**Task description**
All records are to be printed exactly as they appear.

**Study material**
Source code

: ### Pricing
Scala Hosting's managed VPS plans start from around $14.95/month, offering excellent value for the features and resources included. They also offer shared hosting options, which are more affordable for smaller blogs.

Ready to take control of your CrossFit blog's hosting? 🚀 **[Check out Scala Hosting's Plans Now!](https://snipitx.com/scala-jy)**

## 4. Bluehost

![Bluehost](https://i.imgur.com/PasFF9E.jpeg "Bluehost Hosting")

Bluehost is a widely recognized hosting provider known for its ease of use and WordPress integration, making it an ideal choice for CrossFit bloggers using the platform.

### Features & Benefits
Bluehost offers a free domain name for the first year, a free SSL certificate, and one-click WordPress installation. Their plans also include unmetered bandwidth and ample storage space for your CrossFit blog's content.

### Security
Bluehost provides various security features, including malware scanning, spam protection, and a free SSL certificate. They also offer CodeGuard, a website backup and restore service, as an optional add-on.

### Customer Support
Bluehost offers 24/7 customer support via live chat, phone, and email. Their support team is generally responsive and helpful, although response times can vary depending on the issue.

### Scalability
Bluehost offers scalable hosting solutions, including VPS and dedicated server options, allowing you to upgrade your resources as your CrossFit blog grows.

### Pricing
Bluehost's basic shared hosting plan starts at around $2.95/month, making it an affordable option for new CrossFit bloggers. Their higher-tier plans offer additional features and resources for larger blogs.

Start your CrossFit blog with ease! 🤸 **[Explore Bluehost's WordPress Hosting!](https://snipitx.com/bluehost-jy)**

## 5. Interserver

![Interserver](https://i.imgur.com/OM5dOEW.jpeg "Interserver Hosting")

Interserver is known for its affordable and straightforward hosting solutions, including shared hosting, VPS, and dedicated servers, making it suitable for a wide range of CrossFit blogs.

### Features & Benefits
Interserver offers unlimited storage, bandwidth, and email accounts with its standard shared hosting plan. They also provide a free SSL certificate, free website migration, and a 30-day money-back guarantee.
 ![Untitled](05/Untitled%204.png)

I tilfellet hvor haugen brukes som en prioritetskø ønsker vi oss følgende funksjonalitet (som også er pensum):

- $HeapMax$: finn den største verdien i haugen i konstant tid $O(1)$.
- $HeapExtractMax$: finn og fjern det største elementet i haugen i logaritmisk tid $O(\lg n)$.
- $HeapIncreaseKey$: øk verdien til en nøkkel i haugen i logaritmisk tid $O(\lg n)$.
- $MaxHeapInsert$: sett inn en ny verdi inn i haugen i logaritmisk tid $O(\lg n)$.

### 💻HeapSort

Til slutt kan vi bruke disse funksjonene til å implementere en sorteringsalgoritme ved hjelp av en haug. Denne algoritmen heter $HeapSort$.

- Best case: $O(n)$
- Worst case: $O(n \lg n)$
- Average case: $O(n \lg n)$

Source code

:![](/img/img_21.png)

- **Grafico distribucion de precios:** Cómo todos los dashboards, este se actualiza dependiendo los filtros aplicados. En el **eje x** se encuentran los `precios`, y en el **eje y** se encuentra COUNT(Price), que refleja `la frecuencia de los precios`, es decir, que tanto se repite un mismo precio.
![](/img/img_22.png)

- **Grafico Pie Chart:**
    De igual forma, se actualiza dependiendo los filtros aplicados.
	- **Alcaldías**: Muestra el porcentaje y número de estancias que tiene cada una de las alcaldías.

**Answer for the task**
Source code

: ### Pricing
Scala Hosting's managed VPS plans start from around $14.95/month, offering excellent value for the features and resources included. They also offer shared hosting options, which are more affordable for smaller blogs.

Ready to take control of your CrossFit blog's hosting? 🚀 **[Check out Scala Hosting's Plans Now!](https://snipitx.com/scala-jy)**

## 4. Bluehost

![Bluehost](https://i.imgur.com/PasFF9E.jpeg "Bluehost Hosting")

Bluehost is a widely recognized hosting provider known for its ease of use and WordPress integration, making it an ideal choice for CrossFit bloggers using the platform.

### Features & Benefits
Bluehost offers a free domain name for the first year, a free SSL certificate, and one-click WordPress installation. Their plans also include unmetered bandwidth and ample storage space for your CrossFit blog's content.

### Security
Bluehost provides various security features, including malware scanning, spam protection, and a free SSL certificate. They also offer CodeGuard, a website backup and restore service, as an optional add-on.

### Customer Support
Bluehost offers 24/7 customer support via live chat, phone, and email. Their support team is generally responsive and helpful, although response times can vary depending on the issue.

### Scalability
Bluehost offers scalable hosting solutions, including VPS and dedicated server options, allowing you to upgrade your resources as your CrossFit blog grows.

### Pricing
Bluehost's basic shared hosting plan starts at around $2.95/month, making it an affordable option for new CrossFit bloggers. Their higher-tier plans offer additional features and resources for larger blogs.

Start your CrossFit blog with ease! 🤸 **[Explore Bluehost's WordPress Hosting!](https://snipitx.com/bluehost-jy)**

## 5. Interserver

![Interserver](https://i.imgur.com/OM5dOEW.jpeg "Interserver Hosting")

Interserver is known for its affordable and straightforward hosting solutions, including shared hosting, VPS, and dedicated servers, making it suitable for a wide range of CrossFit blogs.

### Features & Benefits
Interserver offers unlimited storage, bandwidth, and email accounts with its standard shared hosting plan. They also provide a free SSL certificate, free website migration, and a 30-day money-back guarantee.
 ![Untitled](05/Untitled%204.png)

I tilfellet hvor haugen brukes som en prioritetskø ønsker vi oss følgende funksjonalitet (som også er pensum):

- $HeapMax$: finn den største verdien i haugen i konstant tid $O(1)$.
- $HeapExtractMax$: finn og fjern det største elementet i haugen i logaritmisk tid $O(\lg n)$.
- $HeapIncreaseKey$: øk verdien til en nøkkel i haugen i logaritmisk tid $O(\lg n)$.
- $MaxHeapInsert$: sett inn en ny verdi inn i haugen i logaritmisk tid $O(\lg n)$.

### 💻HeapSort

Til slutt kan vi bruke disse funksjonene til å implementere en sorteringsalgoritme ved hjelp av en haug. Denne algoritmen heter $HeapSort$.

- Best case: $O(n)$
- Worst case: $O(n \lg n)$
- Average case: $O(n \lg n)$

Source code

:![](/img/img_21.png)

- **Grafico distribucion de precios:** Cómo todos los dashboards, este se actualiza dependiendo los filtros aplicados. En el **eje x** se encuentran los `precios`, y en el **eje y** se encuentra COUNT(Price), que refleja `la frecuencia de los precios`, es decir, que tanto se repite un mismo precio.
![](/img/img_22.png)

- **Grafico Pie Chart:**
    De igual forma, se actualiza dependiendo los filtros aplicados.
	- **Alcaldías**: Muestra el porcentaje y número de estancias que tiene cada una de las alcaldías.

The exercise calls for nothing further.